> _REQUIREMENT A_
In the text on the K808/806 White Tiger vehicles, why were these wheeled vehicles created? Answer in one to three sentences.
> _REQUIREMENT B_
Pick up the text on the K808/806 White Tiger vehicles after its final sentence and keep writing.
======== PASSAGE SHOWN
The K808/806 White Tiger  ( "Baekho", Hanja: 白虎) wheeled armored personnel carrier is family of 8x8 and 6x6  armored vehicles. Developed by Hyundai Rotem as a private venture in 2012, the Korean Army declared a plan to acquire 600 6×6 and 8×8 wheeled APCs in order to help build rapid response forces molded after U.S. Stryker combat brigades, according to the Defense Acquisition Program Administration (DAPA). Hyundai Rotem, a (subsidiary  of Hyundai Motor Group), made the K808/806 in competition with the Doosan Black Fox and Samsung Techwin MPV, and eventually won the competition.

Development
On 9 May 2016, the vehicles, officially designated as the K808 and K806, passed their final qualification tests, allowing for production to begin for deployment the next year; 600 units are to be produced by 2023.  The wheeled vehicles were created to enhance the mobility and striking power of infantry over the slower K200 and K21 tracked vehicles, with the K808 designed for fast troop deployment and reconnaissance missions in front-line areas while the K806 is intended for mobile strike and reconnaissance missions in the rear.  Their wheeled designs make them better suited for contributing to United Nations peacekeeping operations and finding export markets.
================
======== DATA SHOWN
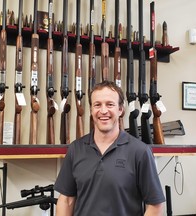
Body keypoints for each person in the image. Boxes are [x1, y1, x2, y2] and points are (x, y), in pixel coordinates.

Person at [54, 81, 165, 216]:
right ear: (91, 109)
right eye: (97, 105)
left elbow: (155, 205)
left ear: (120, 110)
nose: (103, 111)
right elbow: (66, 200)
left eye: (110, 104)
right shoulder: (75, 149)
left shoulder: (140, 152)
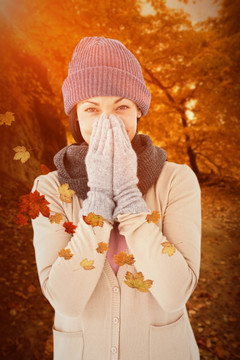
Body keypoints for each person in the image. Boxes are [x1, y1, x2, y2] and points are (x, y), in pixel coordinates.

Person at [31, 36, 201, 360]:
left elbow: (176, 292)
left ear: (138, 110)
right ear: (75, 116)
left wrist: (127, 194)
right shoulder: (49, 189)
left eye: (121, 106)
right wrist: (100, 197)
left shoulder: (177, 180)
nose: (107, 120)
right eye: (92, 108)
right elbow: (65, 300)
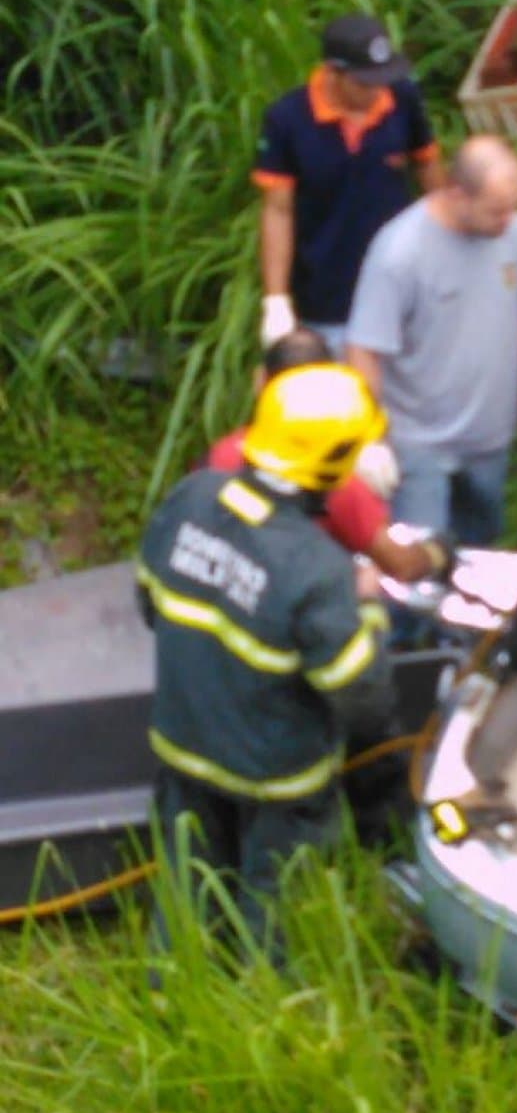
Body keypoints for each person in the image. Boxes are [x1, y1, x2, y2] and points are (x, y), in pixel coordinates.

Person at [138, 363, 394, 963]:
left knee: (185, 888)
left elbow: (151, 604)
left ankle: (171, 997)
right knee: (274, 909)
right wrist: (371, 612)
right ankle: (262, 1012)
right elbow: (364, 698)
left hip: (186, 745)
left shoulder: (191, 498)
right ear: (331, 466)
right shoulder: (317, 569)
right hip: (279, 780)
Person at [346, 136, 517, 548]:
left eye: (513, 208)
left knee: (480, 545)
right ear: (456, 193)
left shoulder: (515, 233)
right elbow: (364, 348)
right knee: (420, 559)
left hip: (489, 434)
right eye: (496, 211)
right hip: (418, 441)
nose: (508, 221)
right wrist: (368, 439)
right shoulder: (400, 253)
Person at [252, 13, 444, 358]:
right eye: (364, 83)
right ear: (332, 72)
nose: (376, 92)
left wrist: (448, 240)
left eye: (382, 80)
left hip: (401, 290)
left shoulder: (402, 99)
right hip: (327, 297)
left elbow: (428, 166)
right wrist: (276, 299)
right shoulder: (287, 119)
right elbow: (278, 209)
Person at [205, 327, 455, 585]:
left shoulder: (220, 454)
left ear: (260, 383)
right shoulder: (337, 482)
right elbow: (402, 566)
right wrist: (438, 552)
================
> _OUTPUT A_
They were created to boost the mobility and striking power of infantry compared with the slower K200 and K21 tracked vehicles.

> _OUTPUT B_
Hyundai Rotem expected an order by October 2016 for 16 low-rate initial production vehicles to be delivered to the ROKA for field trials, scheduled to last until late 2017.  Production would then commence in 2018 at a rate of 100 per year.  Out of 600 total wheeled armored vehicles (WAVs), there would be 100 K806 and 500 K808, designated K806 and K808 in ROKA service, respectively. Although the two variants share many performance characteristics, they have different concepts of operations: the 16-tonne (17.6-ton) K806 can perform rear-echelon roles such as facility defence and logistics convoy protection, while the 20-tonne (22-ton) K808 can conduct high-intensity combat operations alongside K1A1 and K2 main battle tanks.

In September 2018, the Defense Acquisition Program Administration announced Hyundai Rotem would begin mass-producing the K806 and K808 vehicles later in the year.

Design

The engine is located in the front on the left side, while the driver sits beside the engine to the right.  The troop compartment is at the rear, accommodating 10 fully equipped soldiers plus 2 crew members.  Troops enter and exit the vehicle via a rear automatic ramp in addition to 4 roof hatches.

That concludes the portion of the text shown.